Byzantium presents a gender divide within a monstrous subculture, and it furthers the conflict by including a scene in which teenage Eleanor is raped. Her mother, in order to help her survive the attack and become stronger, makes a questionable decision and turns her into a vampire, leaving both women immortal victims.
Gemma Arterton was an interesting casting choice for Clara, as she is a classically seductive looking actress without a natural menacing energy. The realism of the film remains intact, as Clara has to defend herself and her daughter from a seemingly endless barrage of male suitors and attackers. My only qualm was Clara choosing one of the men in the end.

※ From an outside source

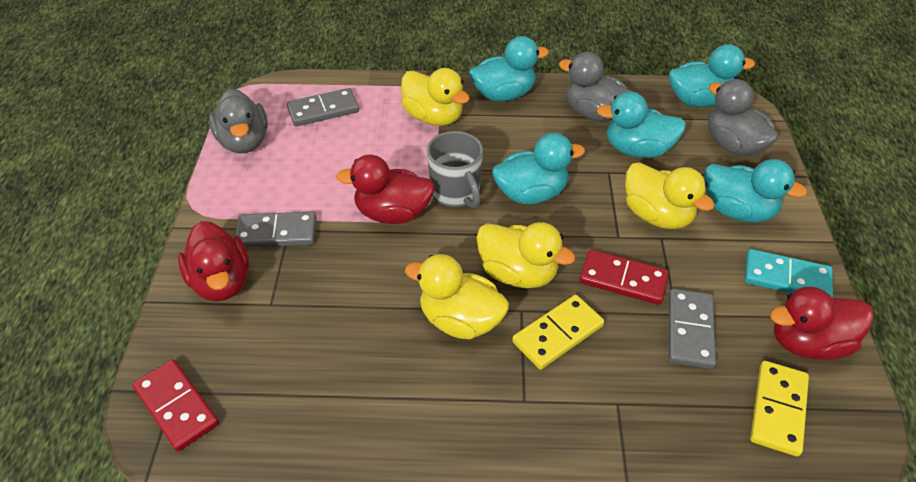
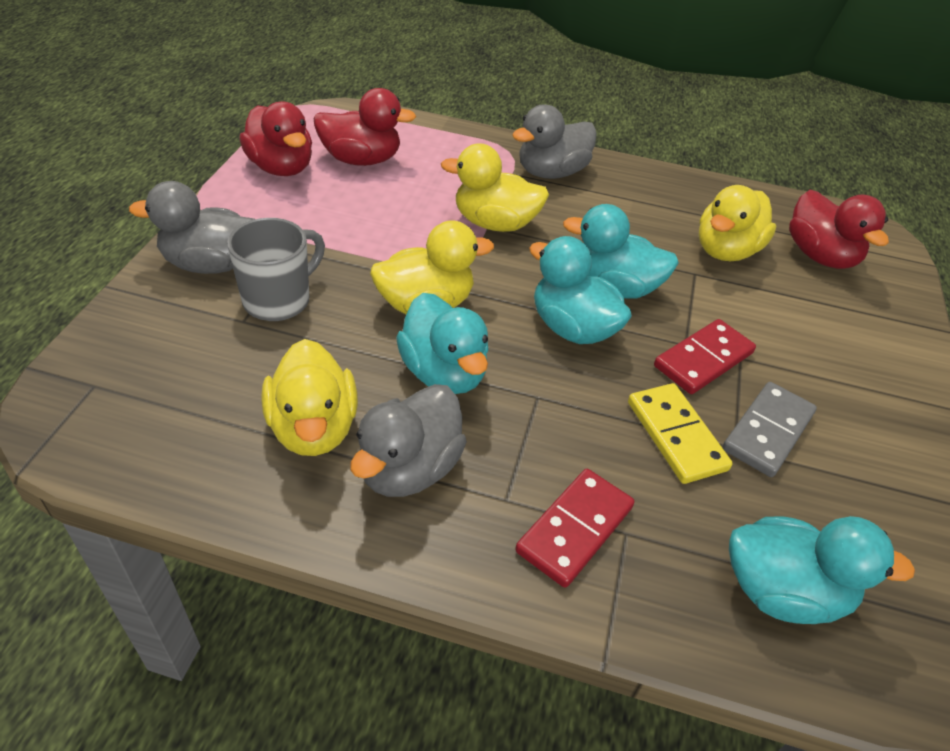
grey domino: 3 -> 1
turquoise domino: 1 -> 0
turquoise duck: 5 -> 4
yellow domino: 2 -> 1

8. Blood: The Last Vampire, (2000)
I chose Blood as the only animated film on my list because of its protagonist Saya. There is certainly a wealth of animation (especially Japanese) centered around vampires, but Blood pits a female, teenage assassin against a legion of these monsters, and the conceit allows the film to stand out among its counterparts.
Set in the 1960s, the film follows Saya’s missions surrounding an American airbase which is gearing up for the impending war in Vietnam. Though Saya’s main concern is tracking down bat-like vampire creatures who disguise themselves as schoolgirls, the political unrest is pervasive, and it culminates in the final scenes of the film.
The film was praised globally as “sleek, dark and sexy,” and Katsuya Terada’s character designs are rooted in his previous work in video game development. Saya’s movements are lyrical and the film appears low-lit and is mostly formed using dark shades of brown and grey. There is a whining, almost noir sound to much of the film’s score, which adds to its unique feel as well.
9. Only Lovers Left Alive, (2013)
I include this film, although I haven’t seen it yet, partially because I want the chance to post Tom Hiddleston photos on my blog.
On a more serious note, Only Lovers received the Palme d’Or at Cannes in 2013, making it one of very few vampire films to receive such an honor. One wonders what sort of interesting cinema we could produce in the vampiric realm, if only we were able to forget all the trash that’s come out in the last decade and explore the genre as a new form.
Though I rolled my eyes when I discovered the main characters’ names are Adam and Eve (seriously?), the story of a contemporary rock musician experiencing depression as a results of his status as a vampire is an interesting one. Unfortunately, I’m not sure how much exploration the film will take on, considering the story of an ancient being thrown into our modern world is a little tired. Also, as much as I love Hiddleston, watching Tilda Swinton fall in love with him as she tries to convince him that being a vampire isn’t that bad is…less than appealing.
The film deserves consideration on the grounds of re-examining the vampire as a monster alongside humans, and I will definitely watch it when it’s available.
10. The Strain, (2014)
Guillermo del Toro returns to the world of vampires this summer, with an FX TV series based on his horror novel from 2009. I assume much of the plot will follow closely to the book, which details the release of a vampiric virus released at JFK International Airport. What’s most exciting about the TV series is del Toro’s free reign as far as character design, horrifying make-up and sets. Anytime they let this guy loose, the visuals are just tremendous.
No word yet on the series’ manipulation of vampire tropes and monstrosity, but Corey Stoll (of House of Cards fame) billed as a lead actor is exciting enough to give the show a try. He’s joined, in a minor role, by Sean Astin in the struggle against vampires swarming Queens. The series premieres in July; I’ll review the first episode as soon as it’s available.